If you’ve never been to the Hudson Valley, I highly suggest arranging a sojourn. In Sleepy Hollow, the Hudson spans a whopping three miles in width, making for an excellent vista and a spacious watersports playground. The view is in fact so good that when the Rockefellers built their Rockwood Estate, they also bought the bluffs across the river to maintain an unadulterated landscape. Along with the Rockefellers, those of us on the east side of the river enjoyed the daily treat of watching the sun set itself down in swirls of purple and orange glory behind the Palisades. Then, the next morning, we greeted the sun again as it illuminated every green and blue crevice of the cliff face. I tried to paint it once, but the colors changed so fast I couldn’t keep up.

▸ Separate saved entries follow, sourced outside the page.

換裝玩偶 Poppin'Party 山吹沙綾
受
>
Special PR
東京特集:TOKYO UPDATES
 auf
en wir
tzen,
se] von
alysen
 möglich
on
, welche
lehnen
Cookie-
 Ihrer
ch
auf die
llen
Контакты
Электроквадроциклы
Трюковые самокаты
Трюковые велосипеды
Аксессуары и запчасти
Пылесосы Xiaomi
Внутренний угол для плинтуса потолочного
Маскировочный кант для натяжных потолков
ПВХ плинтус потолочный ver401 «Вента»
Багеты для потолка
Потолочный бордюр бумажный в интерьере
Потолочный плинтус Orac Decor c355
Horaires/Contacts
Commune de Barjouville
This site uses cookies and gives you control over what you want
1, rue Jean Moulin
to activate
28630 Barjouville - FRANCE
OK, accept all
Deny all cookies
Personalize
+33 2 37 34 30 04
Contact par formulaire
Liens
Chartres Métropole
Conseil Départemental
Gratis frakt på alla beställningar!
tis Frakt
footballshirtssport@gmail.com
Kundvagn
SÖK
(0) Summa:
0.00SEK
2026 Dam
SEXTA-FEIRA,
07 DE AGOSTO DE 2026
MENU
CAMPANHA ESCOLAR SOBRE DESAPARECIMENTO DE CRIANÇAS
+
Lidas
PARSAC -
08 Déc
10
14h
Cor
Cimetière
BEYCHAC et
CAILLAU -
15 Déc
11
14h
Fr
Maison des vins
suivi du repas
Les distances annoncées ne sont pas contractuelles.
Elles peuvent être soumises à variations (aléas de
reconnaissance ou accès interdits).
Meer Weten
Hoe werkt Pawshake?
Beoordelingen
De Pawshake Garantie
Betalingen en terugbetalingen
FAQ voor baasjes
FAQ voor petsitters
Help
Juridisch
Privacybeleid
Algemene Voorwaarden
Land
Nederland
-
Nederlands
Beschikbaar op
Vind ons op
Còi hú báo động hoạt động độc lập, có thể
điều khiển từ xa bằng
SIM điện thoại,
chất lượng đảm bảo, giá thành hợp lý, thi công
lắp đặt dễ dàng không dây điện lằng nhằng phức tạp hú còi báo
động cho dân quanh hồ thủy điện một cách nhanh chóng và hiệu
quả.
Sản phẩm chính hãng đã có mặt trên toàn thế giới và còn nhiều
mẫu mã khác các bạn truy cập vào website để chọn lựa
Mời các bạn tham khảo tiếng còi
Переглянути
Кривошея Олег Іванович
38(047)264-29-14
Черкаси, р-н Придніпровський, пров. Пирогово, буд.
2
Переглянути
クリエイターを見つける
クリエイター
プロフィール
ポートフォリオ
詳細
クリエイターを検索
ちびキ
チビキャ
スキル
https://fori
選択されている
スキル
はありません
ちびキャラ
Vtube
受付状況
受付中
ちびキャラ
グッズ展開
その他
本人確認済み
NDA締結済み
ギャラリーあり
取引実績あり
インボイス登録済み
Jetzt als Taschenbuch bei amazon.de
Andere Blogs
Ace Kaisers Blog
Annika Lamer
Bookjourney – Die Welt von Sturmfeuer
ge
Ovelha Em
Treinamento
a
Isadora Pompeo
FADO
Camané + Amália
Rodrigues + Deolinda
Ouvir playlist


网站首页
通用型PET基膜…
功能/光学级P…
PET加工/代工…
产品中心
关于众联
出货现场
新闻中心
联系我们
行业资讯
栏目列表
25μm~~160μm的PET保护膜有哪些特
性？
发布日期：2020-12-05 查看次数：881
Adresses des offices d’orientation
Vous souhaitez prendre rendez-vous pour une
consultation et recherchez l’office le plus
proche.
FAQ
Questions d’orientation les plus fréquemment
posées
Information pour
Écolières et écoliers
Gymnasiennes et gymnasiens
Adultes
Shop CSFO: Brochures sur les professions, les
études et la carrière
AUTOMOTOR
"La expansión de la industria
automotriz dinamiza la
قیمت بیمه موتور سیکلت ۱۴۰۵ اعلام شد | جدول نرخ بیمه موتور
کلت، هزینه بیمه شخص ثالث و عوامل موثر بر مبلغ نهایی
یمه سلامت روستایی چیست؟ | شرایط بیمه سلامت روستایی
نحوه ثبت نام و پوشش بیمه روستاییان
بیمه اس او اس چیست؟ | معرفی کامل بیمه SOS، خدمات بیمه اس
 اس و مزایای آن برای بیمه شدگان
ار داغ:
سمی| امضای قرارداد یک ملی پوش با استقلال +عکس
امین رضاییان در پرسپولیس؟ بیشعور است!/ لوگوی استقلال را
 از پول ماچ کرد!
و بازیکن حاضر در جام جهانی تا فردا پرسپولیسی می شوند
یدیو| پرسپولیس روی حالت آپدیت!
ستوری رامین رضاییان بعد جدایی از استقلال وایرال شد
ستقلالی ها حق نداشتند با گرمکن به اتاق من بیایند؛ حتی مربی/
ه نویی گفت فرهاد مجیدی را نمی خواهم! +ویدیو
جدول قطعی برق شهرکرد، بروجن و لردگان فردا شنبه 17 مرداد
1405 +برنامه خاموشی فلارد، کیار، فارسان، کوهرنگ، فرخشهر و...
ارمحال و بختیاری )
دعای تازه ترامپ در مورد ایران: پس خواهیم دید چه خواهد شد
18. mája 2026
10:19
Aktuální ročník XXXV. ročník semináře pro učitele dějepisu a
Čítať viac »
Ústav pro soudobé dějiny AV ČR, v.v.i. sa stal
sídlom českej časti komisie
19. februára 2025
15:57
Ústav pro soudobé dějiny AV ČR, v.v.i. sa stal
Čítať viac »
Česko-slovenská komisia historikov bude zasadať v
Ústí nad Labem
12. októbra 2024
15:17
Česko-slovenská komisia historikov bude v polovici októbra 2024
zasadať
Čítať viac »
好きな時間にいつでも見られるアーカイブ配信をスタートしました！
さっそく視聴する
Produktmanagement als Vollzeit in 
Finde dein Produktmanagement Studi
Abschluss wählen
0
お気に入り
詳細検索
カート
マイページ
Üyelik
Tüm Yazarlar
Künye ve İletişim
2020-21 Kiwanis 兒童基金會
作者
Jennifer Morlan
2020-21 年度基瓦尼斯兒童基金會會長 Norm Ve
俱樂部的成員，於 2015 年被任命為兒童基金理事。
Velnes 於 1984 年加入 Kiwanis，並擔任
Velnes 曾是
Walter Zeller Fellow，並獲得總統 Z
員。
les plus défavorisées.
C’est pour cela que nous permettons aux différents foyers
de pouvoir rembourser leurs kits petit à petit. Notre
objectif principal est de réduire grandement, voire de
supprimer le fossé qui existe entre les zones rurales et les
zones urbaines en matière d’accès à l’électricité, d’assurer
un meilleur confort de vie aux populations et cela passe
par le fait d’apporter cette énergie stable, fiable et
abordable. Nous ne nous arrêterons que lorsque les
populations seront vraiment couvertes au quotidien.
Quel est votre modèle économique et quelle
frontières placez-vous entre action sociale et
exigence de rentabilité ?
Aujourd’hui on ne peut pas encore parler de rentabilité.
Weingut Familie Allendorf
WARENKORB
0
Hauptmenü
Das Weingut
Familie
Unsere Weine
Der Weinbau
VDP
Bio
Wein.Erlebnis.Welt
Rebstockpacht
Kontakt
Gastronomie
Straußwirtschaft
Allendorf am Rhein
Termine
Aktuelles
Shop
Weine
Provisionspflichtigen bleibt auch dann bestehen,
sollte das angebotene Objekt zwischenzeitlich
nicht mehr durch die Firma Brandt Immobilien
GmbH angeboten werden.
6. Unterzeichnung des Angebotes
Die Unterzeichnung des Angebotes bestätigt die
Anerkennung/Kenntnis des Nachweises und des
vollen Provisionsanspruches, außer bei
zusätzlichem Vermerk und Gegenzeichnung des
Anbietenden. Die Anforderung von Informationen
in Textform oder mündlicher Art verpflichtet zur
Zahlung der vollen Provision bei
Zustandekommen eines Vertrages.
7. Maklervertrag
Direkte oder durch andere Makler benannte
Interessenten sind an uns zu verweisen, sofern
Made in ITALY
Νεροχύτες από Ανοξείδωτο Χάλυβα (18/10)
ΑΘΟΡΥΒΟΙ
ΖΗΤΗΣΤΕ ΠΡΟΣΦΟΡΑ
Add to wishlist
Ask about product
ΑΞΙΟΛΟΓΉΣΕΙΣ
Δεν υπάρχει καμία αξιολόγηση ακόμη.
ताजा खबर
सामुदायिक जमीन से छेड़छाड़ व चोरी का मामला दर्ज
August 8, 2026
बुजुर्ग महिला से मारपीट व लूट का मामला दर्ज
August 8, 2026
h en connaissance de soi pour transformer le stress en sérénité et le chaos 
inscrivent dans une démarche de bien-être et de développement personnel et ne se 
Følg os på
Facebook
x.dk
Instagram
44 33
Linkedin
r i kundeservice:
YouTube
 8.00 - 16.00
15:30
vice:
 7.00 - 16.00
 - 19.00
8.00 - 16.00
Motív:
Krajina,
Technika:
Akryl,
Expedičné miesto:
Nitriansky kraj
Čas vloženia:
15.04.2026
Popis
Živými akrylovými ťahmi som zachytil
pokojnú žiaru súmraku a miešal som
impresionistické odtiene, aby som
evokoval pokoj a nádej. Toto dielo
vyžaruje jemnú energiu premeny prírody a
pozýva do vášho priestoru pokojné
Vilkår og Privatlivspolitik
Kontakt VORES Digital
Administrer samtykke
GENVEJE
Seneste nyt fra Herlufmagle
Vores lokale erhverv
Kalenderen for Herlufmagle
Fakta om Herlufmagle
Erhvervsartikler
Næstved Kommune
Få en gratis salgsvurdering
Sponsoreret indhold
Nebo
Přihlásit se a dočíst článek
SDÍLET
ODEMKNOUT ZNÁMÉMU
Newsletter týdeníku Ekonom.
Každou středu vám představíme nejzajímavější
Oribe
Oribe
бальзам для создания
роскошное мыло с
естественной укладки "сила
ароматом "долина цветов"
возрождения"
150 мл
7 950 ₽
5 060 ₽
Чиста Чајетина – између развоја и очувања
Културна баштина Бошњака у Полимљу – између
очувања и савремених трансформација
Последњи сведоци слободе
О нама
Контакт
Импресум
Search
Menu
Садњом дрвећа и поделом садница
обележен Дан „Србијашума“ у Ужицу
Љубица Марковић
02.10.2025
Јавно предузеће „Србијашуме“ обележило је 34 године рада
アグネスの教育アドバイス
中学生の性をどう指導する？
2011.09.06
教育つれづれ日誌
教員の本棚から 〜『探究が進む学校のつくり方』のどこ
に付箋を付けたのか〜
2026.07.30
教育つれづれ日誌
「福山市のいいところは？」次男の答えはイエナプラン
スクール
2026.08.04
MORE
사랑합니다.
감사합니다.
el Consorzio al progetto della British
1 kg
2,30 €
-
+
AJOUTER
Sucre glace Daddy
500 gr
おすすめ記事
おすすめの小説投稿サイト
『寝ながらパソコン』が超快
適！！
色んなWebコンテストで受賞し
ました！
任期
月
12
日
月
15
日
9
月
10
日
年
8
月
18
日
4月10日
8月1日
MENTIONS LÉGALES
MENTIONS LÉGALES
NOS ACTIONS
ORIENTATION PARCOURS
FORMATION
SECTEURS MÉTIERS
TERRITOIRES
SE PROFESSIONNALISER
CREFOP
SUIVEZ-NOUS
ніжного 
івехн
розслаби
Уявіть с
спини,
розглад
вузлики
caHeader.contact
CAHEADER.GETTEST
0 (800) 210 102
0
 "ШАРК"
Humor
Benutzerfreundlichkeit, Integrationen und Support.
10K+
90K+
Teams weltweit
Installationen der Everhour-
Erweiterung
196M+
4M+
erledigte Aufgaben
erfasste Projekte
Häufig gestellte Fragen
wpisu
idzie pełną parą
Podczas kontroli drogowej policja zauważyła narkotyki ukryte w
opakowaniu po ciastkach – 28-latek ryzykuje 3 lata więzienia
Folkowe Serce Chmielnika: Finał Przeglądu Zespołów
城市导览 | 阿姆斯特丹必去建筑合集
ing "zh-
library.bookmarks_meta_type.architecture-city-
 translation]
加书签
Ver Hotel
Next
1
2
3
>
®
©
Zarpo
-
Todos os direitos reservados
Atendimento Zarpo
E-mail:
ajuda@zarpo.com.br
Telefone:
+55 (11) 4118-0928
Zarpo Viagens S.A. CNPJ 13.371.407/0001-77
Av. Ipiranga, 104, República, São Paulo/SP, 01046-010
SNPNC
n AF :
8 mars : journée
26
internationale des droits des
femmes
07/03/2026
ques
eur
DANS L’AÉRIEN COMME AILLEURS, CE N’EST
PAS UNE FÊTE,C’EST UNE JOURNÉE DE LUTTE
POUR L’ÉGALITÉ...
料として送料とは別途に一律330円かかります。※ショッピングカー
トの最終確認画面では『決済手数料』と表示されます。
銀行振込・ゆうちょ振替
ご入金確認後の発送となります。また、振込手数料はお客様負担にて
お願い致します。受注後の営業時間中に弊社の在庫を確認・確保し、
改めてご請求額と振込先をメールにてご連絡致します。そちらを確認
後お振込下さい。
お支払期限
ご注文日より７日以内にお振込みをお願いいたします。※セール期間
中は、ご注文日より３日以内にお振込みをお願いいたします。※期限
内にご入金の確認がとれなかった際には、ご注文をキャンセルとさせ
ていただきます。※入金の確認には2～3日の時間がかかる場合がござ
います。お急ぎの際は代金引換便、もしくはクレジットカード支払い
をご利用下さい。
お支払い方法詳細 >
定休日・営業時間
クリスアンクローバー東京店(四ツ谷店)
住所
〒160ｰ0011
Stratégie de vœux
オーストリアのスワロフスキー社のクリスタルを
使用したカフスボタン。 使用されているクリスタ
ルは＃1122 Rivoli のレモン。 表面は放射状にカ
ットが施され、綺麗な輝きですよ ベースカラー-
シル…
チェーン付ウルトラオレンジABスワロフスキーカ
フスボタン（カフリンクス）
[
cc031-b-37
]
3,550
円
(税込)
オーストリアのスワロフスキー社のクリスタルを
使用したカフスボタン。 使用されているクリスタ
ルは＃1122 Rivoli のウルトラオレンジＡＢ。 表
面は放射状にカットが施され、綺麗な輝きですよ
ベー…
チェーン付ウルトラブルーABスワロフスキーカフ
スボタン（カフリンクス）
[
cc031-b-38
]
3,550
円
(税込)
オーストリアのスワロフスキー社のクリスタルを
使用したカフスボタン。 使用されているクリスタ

Growing up, the river was a refuge, a place for breathing freely and remembering the important things. My other refuge was the woods. The extensive Rockefeller properties have long since become a state park complete with carriage trails, grandiose stone bridges, babbling brooks, and towering oaks and hemlocks. The last two weeks of July were my favorite. The entire forest would erupt in delicious red berries. We called them red-caps, but I don’t know why. They looked like bright red raspberries, but were juicier and fell apart in your fingers. I would stay in the woods for hours walking and feasting on berries. Sometimes my siblings and I would manage to pick enough for pies, and then sometimes we would even leave enough uneaten to actually make the pies.
Between the enticements of playing in the woods and swimming, kayaking, and windsurfing in the river, summer days went by fast. I think longingly now of capping off those days with dinner at the beach. My family would pack up the picnic basket, either with homemade goodies or our favorite local take-out fare, and set up for an elegant though rustic dinner at the beach. I like to think the setting made the food taste even better. I like remembering how all of my family enjoyed this time together. I like thinking about dining with my toes in the sand.
There is so much to say of that near-perfect summer locale, what with trips into the city to see a show or visit a museum or eat in Chinatown, or treks up to the Shakespeare festival at the Boscobel estate, or vacations in the Adirondacks—a mere five-hour drive to an ancient, wilderness paradise. But for now I will explain about the sandwiches. Growing up in New York I took sandwiches for granted; every corner had a deli and every deli had fresh ingredients served up on fresh, fluffy, crusty bread. I have since learned that the rest of America does not adhere to this same reverence for sandwich craft, and it saddens me greatly. I salivate now thinking of the best local deli, Rocky’s, where they even fried up homemade kettle chips to accompany your Italian Combo or Chicken Parmesan. What makes New York sandwiches so special? Many things, but mostly the bread. No New York establishment would ever dream of serving old bread, let alone lifeless, tasteless hoagie rolls or whatever concoctions Subway and the like manufacture. New York delis employ fresh kaiser rolls, or fresh baguettes, or classic New York bagels, or hearty multi-grain, and all of them perfectly match the ingredients they house. My kingdom for a decent sandwich.
For the record, Potbelly is the best sandwich chain if you are in a pinch.
Anyway, summer in Sleepy Hollow…those were the days.